» Description of the task: List every line of the records that contains the string "relacionamento", matching case exactly.
● ● ● ● ●
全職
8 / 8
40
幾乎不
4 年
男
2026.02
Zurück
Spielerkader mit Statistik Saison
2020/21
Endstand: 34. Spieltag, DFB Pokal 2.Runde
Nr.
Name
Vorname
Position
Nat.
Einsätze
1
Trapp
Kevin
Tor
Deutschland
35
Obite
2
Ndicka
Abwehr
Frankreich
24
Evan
● ● ● ● ●
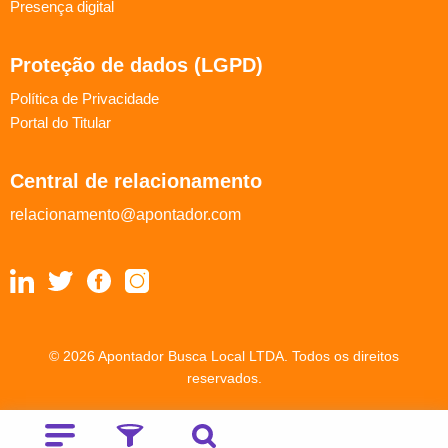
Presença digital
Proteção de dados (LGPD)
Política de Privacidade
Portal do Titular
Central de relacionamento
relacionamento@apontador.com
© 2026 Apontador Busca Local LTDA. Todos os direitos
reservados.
● ● ● ● ●
» Written solution:
Central de relacionamento
relacionamento@apontador.com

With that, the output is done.